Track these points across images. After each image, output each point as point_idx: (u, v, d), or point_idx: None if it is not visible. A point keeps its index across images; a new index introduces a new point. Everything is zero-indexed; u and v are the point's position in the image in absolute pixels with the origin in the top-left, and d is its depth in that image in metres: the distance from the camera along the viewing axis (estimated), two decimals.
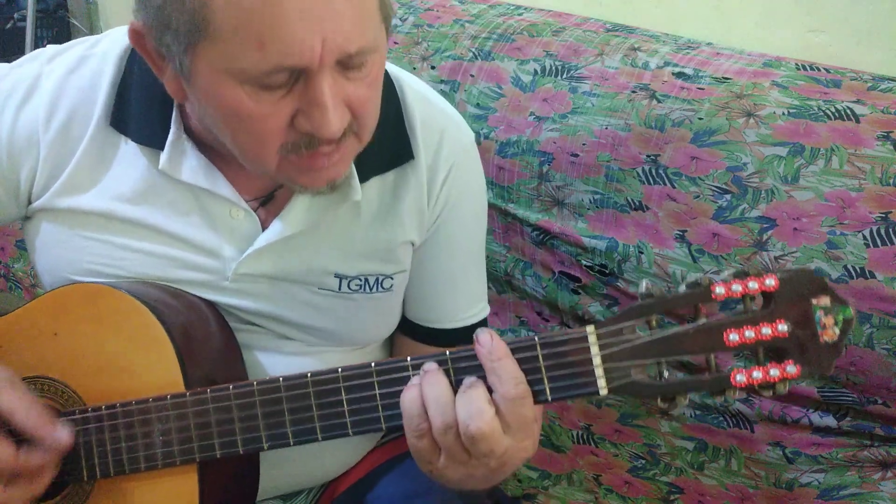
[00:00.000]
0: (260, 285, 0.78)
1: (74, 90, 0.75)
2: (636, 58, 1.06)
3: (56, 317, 0.75)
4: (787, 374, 0.58)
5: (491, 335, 0.61)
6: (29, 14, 2.14)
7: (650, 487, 1.10)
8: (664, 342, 0.60)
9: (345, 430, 0.66)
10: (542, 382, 0.62)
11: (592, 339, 0.61)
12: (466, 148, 0.83)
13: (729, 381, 0.59)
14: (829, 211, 0.90)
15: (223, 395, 0.68)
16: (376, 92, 0.67)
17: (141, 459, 0.70)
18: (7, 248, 1.53)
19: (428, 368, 0.63)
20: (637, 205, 1.02)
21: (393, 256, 0.81)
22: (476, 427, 0.59)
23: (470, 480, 0.64)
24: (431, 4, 1.25)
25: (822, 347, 0.58)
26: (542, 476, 1.18)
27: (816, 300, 0.58)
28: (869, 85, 0.93)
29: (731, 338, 0.59)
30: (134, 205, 0.76)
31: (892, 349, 0.88)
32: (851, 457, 0.96)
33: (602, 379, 0.61)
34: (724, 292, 0.58)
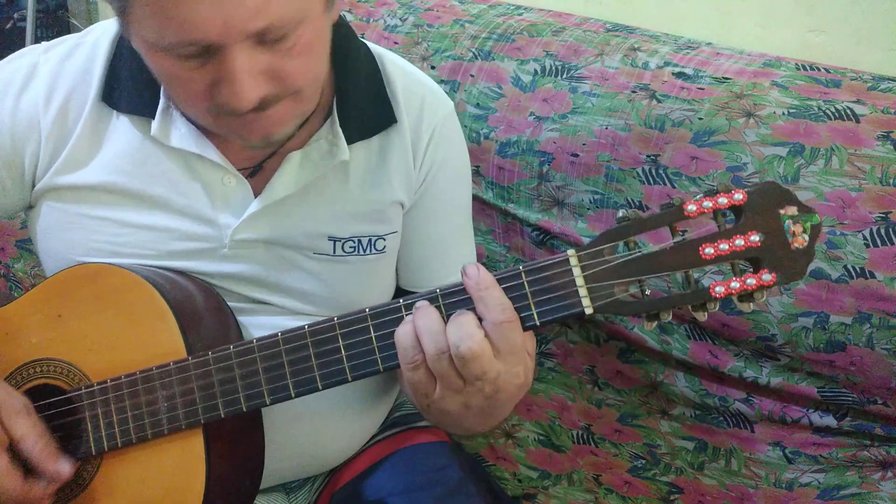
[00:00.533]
0: (257, 251, 0.81)
1: (70, 73, 0.78)
2: (636, 58, 1.06)
3: (59, 299, 0.77)
4: (763, 281, 0.61)
5: (478, 267, 0.64)
6: (29, 14, 2.14)
7: (650, 487, 1.10)
8: (643, 260, 0.63)
9: (343, 376, 0.68)
10: (529, 308, 0.64)
11: (574, 262, 0.63)
12: (447, 114, 0.87)
13: (709, 293, 0.62)
14: (829, 211, 0.90)
15: (224, 356, 0.70)
16: (312, 58, 0.68)
17: (147, 426, 0.72)
18: (7, 248, 1.53)
19: (420, 305, 0.65)
20: (637, 205, 1.02)
21: (384, 217, 0.84)
22: (466, 347, 0.61)
23: (467, 413, 0.66)
24: (431, 4, 1.25)
25: (794, 253, 0.61)
26: (542, 476, 1.18)
27: (784, 210, 0.61)
28: (869, 85, 0.93)
29: (707, 251, 0.62)
30: (130, 177, 0.78)
31: (892, 349, 0.88)
32: (851, 457, 0.96)
33: (586, 298, 0.63)
34: (695, 209, 0.62)
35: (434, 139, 0.85)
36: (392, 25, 1.25)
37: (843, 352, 0.91)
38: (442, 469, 0.89)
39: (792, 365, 0.96)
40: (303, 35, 0.65)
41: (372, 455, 0.92)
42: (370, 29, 1.26)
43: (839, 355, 0.91)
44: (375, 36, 1.25)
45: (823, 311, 0.90)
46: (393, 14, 1.26)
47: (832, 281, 0.89)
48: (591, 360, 1.11)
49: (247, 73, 0.63)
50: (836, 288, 0.89)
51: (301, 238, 0.81)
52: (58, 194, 0.80)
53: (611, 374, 1.10)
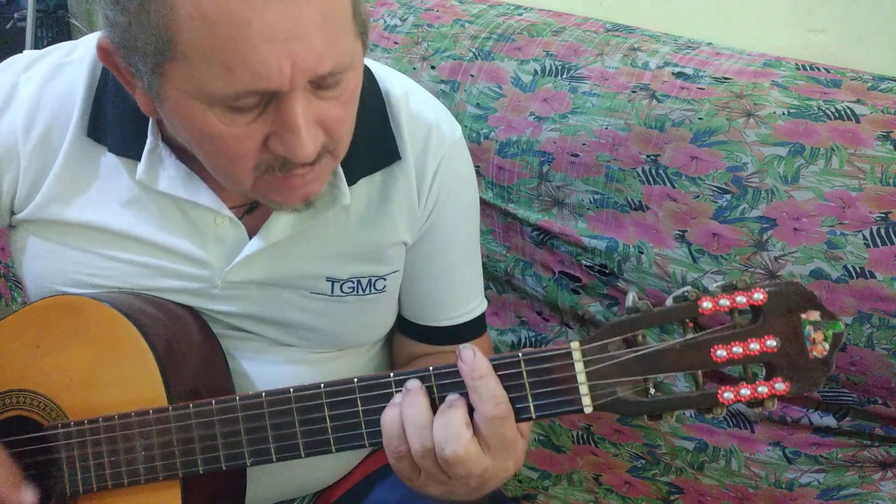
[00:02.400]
0: (250, 291, 0.77)
1: (52, 99, 0.73)
2: (636, 58, 1.06)
3: (38, 329, 0.74)
4: (775, 391, 0.58)
5: (474, 352, 0.60)
6: (29, 14, 2.14)
7: (650, 487, 1.10)
8: (650, 359, 0.59)
9: (328, 447, 0.65)
10: (526, 399, 0.61)
11: (577, 356, 0.60)
12: (454, 143, 0.82)
13: (716, 398, 0.58)
14: (829, 211, 0.90)
15: (206, 411, 0.67)
16: (352, 109, 0.66)
17: (123, 474, 0.69)
18: (7, 248, 1.52)
19: (409, 387, 0.61)
20: (637, 205, 1.02)
21: (385, 257, 0.80)
22: (451, 451, 0.58)
23: (452, 496, 0.64)
24: (431, 4, 1.25)
25: (811, 363, 0.57)
26: (542, 476, 1.17)
27: (805, 315, 0.57)
28: (869, 85, 0.93)
29: (719, 354, 0.58)
30: (118, 216, 0.75)
31: (892, 349, 0.88)
32: (851, 457, 0.96)
33: (587, 397, 0.60)
34: (711, 307, 0.57)
35: (440, 172, 0.80)
36: (392, 25, 1.25)
37: (843, 352, 0.91)
38: None
39: None
40: (350, 81, 0.63)
41: (365, 468, 0.90)
42: (370, 29, 1.26)
43: (839, 355, 0.91)
44: (375, 36, 1.25)
45: None
46: (393, 14, 1.26)
47: (832, 281, 0.89)
48: None
49: (307, 122, 0.60)
50: (836, 288, 0.89)
51: (297, 279, 0.78)
52: (40, 226, 0.76)
53: None
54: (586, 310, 1.09)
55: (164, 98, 0.61)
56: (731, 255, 0.95)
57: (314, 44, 0.57)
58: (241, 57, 0.55)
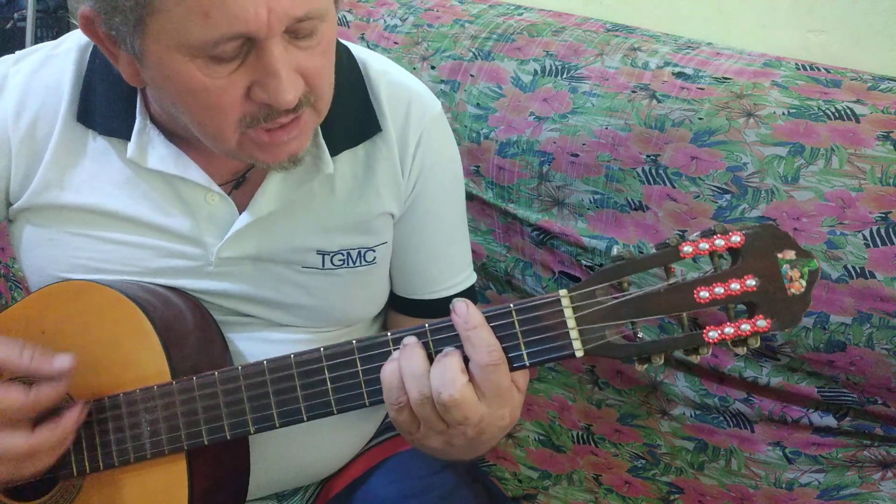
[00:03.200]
0: (244, 267, 0.79)
1: (40, 88, 0.76)
2: (636, 58, 1.06)
3: (42, 315, 0.75)
4: (757, 327, 0.60)
5: (467, 304, 0.63)
6: (29, 14, 2.14)
7: (650, 487, 1.10)
8: (636, 302, 0.61)
9: (329, 409, 0.67)
10: (519, 348, 0.63)
11: (566, 303, 0.62)
12: (434, 117, 0.84)
13: (702, 337, 0.61)
14: (829, 211, 0.90)
15: (209, 382, 0.69)
16: (329, 61, 0.68)
17: (130, 451, 0.70)
18: (7, 248, 1.53)
19: (406, 342, 0.64)
20: (637, 205, 1.02)
21: (372, 228, 0.82)
22: (448, 395, 0.60)
23: (451, 450, 0.66)
24: (431, 4, 1.25)
25: (790, 300, 0.60)
26: (542, 476, 1.18)
27: (782, 254, 0.60)
28: (869, 85, 0.93)
29: (702, 295, 0.61)
30: (112, 197, 0.77)
31: (892, 349, 0.88)
32: (851, 457, 0.96)
33: (577, 341, 0.62)
34: (691, 250, 0.60)
35: (422, 145, 0.82)
36: (392, 25, 1.25)
37: (843, 352, 0.91)
38: (436, 474, 0.88)
39: (792, 365, 0.96)
40: (325, 32, 0.65)
41: (366, 461, 0.91)
42: (370, 29, 1.26)
43: (839, 355, 0.91)
44: (375, 36, 1.25)
45: (823, 311, 0.90)
46: (393, 14, 1.26)
47: (832, 281, 0.89)
48: (591, 359, 1.11)
49: (287, 67, 0.62)
50: (836, 288, 0.89)
51: (289, 253, 0.79)
52: (36, 214, 0.78)
53: (611, 374, 1.10)
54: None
55: (146, 58, 0.63)
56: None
57: None
58: (219, 2, 0.57)
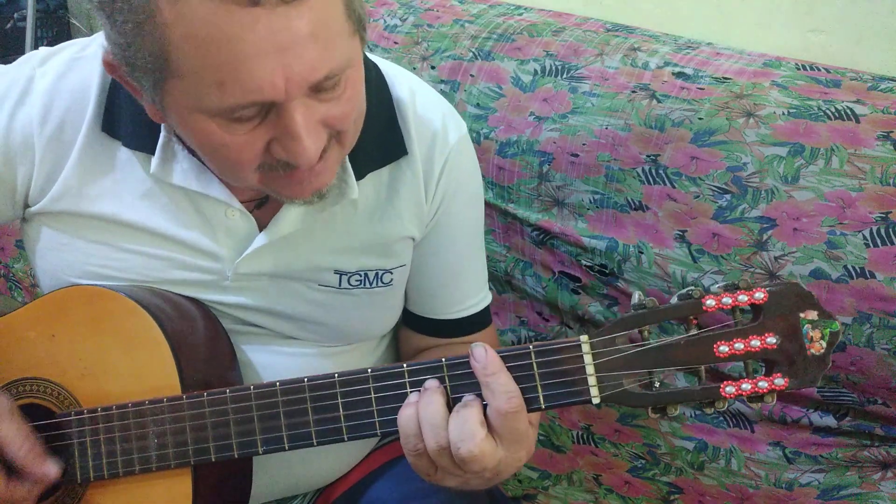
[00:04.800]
0: (261, 282, 0.79)
1: (66, 93, 0.75)
2: (636, 58, 1.06)
3: (54, 319, 0.75)
4: (775, 385, 0.61)
5: (486, 349, 0.62)
6: (29, 14, 2.14)
7: (650, 487, 1.10)
8: (656, 353, 0.61)
9: (340, 436, 0.67)
10: (535, 390, 0.63)
11: (586, 349, 0.62)
12: (460, 140, 0.83)
13: (718, 392, 0.61)
14: (829, 211, 0.90)
15: (220, 399, 0.68)
16: (355, 102, 0.66)
17: (135, 461, 0.70)
18: (7, 248, 1.53)
19: (427, 387, 0.63)
20: (637, 205, 1.02)
21: (392, 251, 0.81)
22: (467, 450, 0.60)
23: (468, 487, 0.66)
24: (431, 4, 1.25)
25: (809, 360, 0.60)
26: (542, 476, 1.17)
27: (804, 314, 0.60)
28: (869, 85, 0.93)
29: (721, 350, 0.61)
30: (132, 208, 0.76)
31: (892, 349, 0.88)
32: (851, 457, 0.96)
33: (595, 388, 0.62)
34: (714, 304, 0.60)
35: (447, 169, 0.81)
36: (392, 25, 1.25)
37: (843, 352, 0.91)
38: None
39: None
40: (351, 78, 0.63)
41: (366, 466, 0.91)
42: (370, 29, 1.26)
43: (839, 355, 0.91)
44: (375, 36, 1.25)
45: None
46: (393, 14, 1.26)
47: (832, 281, 0.89)
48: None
49: (308, 128, 0.61)
50: (836, 288, 0.89)
51: (306, 272, 0.79)
52: (54, 218, 0.77)
53: None
54: (586, 310, 1.09)
55: (167, 110, 0.63)
56: (731, 255, 0.95)
57: (306, 54, 0.57)
58: (233, 73, 0.56)
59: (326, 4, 0.58)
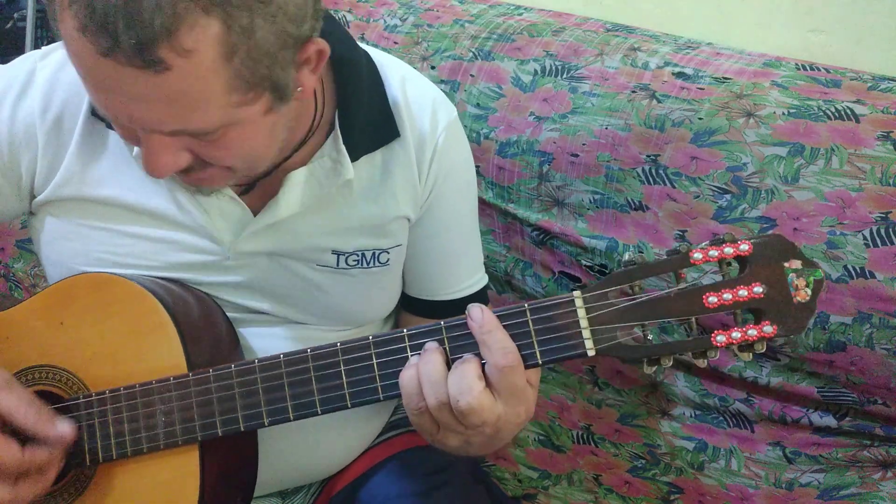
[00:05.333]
0: (260, 261, 0.81)
1: (66, 84, 0.77)
2: (636, 58, 1.06)
3: (62, 306, 0.76)
4: (763, 333, 0.62)
5: (482, 309, 0.64)
6: (29, 14, 2.14)
7: (650, 487, 1.10)
8: (647, 305, 0.63)
9: (343, 402, 0.68)
10: (532, 346, 0.64)
11: (579, 303, 0.64)
12: (451, 123, 0.85)
13: (710, 341, 0.63)
14: (829, 211, 0.90)
15: (225, 374, 0.70)
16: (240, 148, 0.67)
17: (143, 440, 0.71)
18: (7, 248, 1.53)
19: (427, 347, 0.65)
20: (637, 205, 1.02)
21: (388, 231, 0.83)
22: (465, 402, 0.62)
23: (469, 447, 0.67)
24: (431, 4, 1.25)
25: (795, 307, 0.62)
26: (542, 476, 1.18)
27: (788, 263, 0.62)
28: (869, 85, 0.93)
29: (711, 300, 0.62)
30: (132, 191, 0.78)
31: (892, 349, 0.88)
32: (851, 457, 0.96)
33: (589, 340, 0.64)
34: (701, 257, 0.62)
35: (439, 151, 0.83)
36: (392, 25, 1.25)
37: (843, 352, 0.91)
38: (438, 473, 0.88)
39: (792, 365, 0.96)
40: (230, 133, 0.64)
41: (369, 459, 0.92)
42: (370, 29, 1.26)
43: (839, 355, 0.91)
44: (375, 36, 1.25)
45: (823, 311, 0.90)
46: (393, 14, 1.26)
47: (832, 281, 0.89)
48: (591, 359, 1.11)
49: (161, 153, 0.64)
50: (836, 288, 0.89)
51: (304, 251, 0.81)
52: (59, 206, 0.79)
53: (611, 374, 1.10)
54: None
55: None
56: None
57: (154, 110, 0.60)
58: (93, 94, 0.62)
59: (196, 79, 0.58)
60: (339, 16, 1.31)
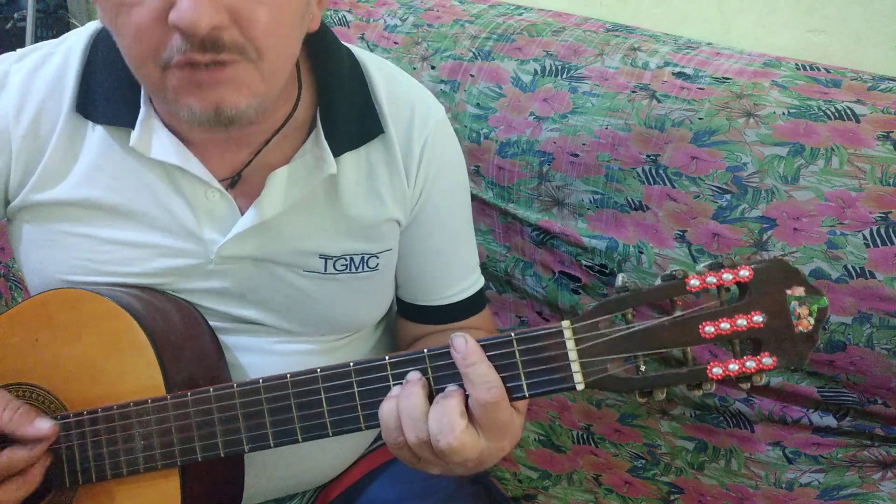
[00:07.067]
0: (244, 266, 0.78)
1: (42, 84, 0.75)
2: (636, 58, 1.06)
3: (36, 323, 0.74)
4: (762, 365, 0.59)
5: (466, 340, 0.61)
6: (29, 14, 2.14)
7: (650, 487, 1.10)
8: (640, 336, 0.60)
9: (324, 431, 0.66)
10: (518, 378, 0.62)
11: (568, 334, 0.61)
12: (438, 122, 0.82)
13: (705, 373, 0.60)
14: (829, 211, 0.90)
15: (204, 398, 0.68)
16: (280, 15, 0.63)
17: (123, 464, 0.70)
18: (7, 248, 1.53)
19: (409, 379, 0.63)
20: (637, 205, 1.02)
21: (377, 234, 0.81)
22: (446, 443, 0.60)
23: (451, 473, 0.65)
24: (431, 4, 1.25)
25: (797, 338, 0.58)
26: (542, 476, 1.17)
27: (791, 290, 0.58)
28: (869, 85, 0.93)
29: (707, 330, 0.59)
30: (109, 191, 0.75)
31: (892, 349, 0.88)
32: (851, 457, 0.96)
33: (579, 374, 0.61)
34: (698, 284, 0.59)
35: (426, 152, 0.81)
36: (392, 25, 1.25)
37: (843, 352, 0.91)
38: (436, 477, 0.88)
39: None
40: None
41: (364, 466, 0.91)
42: (370, 29, 1.26)
43: (839, 355, 0.91)
44: (375, 36, 1.25)
45: None
46: (393, 14, 1.26)
47: (832, 281, 0.89)
48: None
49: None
50: (836, 288, 0.89)
51: (291, 256, 0.78)
52: (35, 211, 0.77)
53: None
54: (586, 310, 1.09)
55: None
56: (731, 256, 0.95)
57: None
58: None
59: None
60: (339, 16, 1.31)
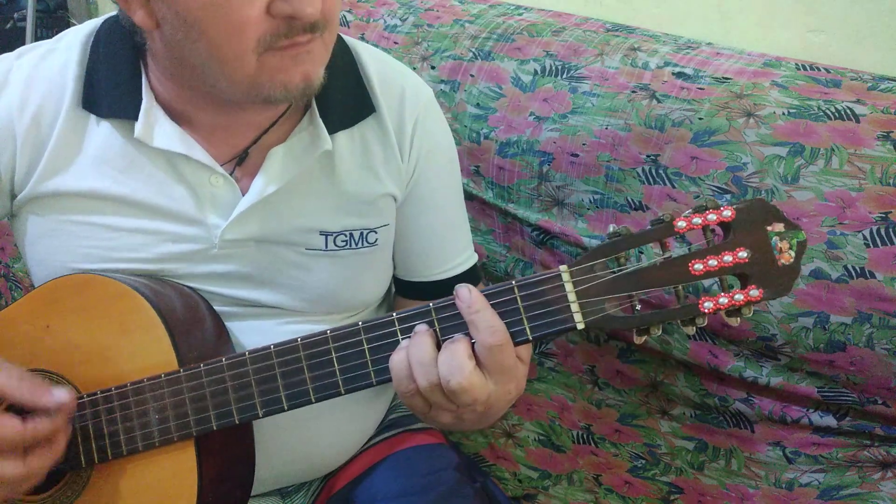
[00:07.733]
0: (248, 249, 0.80)
1: (44, 79, 0.77)
2: (636, 58, 1.06)
3: (47, 309, 0.76)
4: (750, 297, 0.63)
5: (469, 289, 0.65)
6: (29, 14, 2.14)
7: (650, 487, 1.10)
8: (634, 276, 0.64)
9: (336, 389, 0.68)
10: (521, 323, 0.65)
11: (566, 277, 0.64)
12: (427, 102, 0.87)
13: (697, 308, 0.63)
14: (829, 211, 0.90)
15: (216, 368, 0.70)
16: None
17: (138, 439, 0.71)
18: (7, 248, 1.53)
19: (417, 330, 0.66)
20: (637, 205, 1.02)
21: (374, 209, 0.84)
22: (456, 382, 0.62)
23: (462, 423, 0.68)
24: (431, 4, 1.25)
25: (780, 270, 0.63)
26: (542, 476, 1.18)
27: (771, 227, 0.63)
28: (869, 85, 0.93)
29: (696, 267, 0.63)
30: (113, 181, 0.77)
31: (892, 349, 0.88)
32: (851, 457, 0.96)
33: (578, 314, 0.64)
34: (685, 225, 0.63)
35: (419, 129, 0.84)
36: (392, 25, 1.25)
37: (843, 352, 0.91)
38: (438, 472, 0.89)
39: (792, 365, 0.96)
40: None
41: (368, 458, 0.92)
42: (370, 29, 1.26)
43: (839, 355, 0.91)
44: (375, 36, 1.25)
45: (823, 311, 0.90)
46: (393, 14, 1.26)
47: (832, 281, 0.89)
48: (592, 359, 1.11)
49: None
50: (836, 288, 0.89)
51: (292, 234, 0.81)
52: (41, 203, 0.79)
53: (611, 374, 1.10)
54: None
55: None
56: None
57: None
58: None
59: None
60: None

——

* [Task to complete]:
Each line in the listing above from the one containing "4: (787, 374, 0.58)" through the one containing "34: (724, 292, 0.58)" should be repeated exactly, and no other line.

* [Answer to the exercise]:
4: (787, 374, 0.58)
5: (491, 335, 0.61)
6: (29, 14, 2.14)
7: (650, 487, 1.10)
8: (664, 342, 0.60)
9: (345, 430, 0.66)
10: (542, 382, 0.62)
11: (592, 339, 0.61)
12: (466, 148, 0.83)
13: (729, 381, 0.59)
14: (829, 211, 0.90)
15: (223, 395, 0.68)
16: (376, 92, 0.67)
17: (141, 459, 0.70)
18: (7, 248, 1.53)
19: (428, 368, 0.63)
20: (637, 205, 1.02)
21: (393, 256, 0.81)
22: (476, 427, 0.59)
23: (470, 480, 0.64)
24: (431, 4, 1.25)
25: (822, 347, 0.58)
26: (542, 476, 1.18)
27: (816, 300, 0.58)
28: (869, 85, 0.93)
29: (731, 338, 0.59)
30: (134, 205, 0.76)
31: (892, 349, 0.88)
32: (851, 457, 0.96)
33: (602, 379, 0.61)
34: (724, 292, 0.58)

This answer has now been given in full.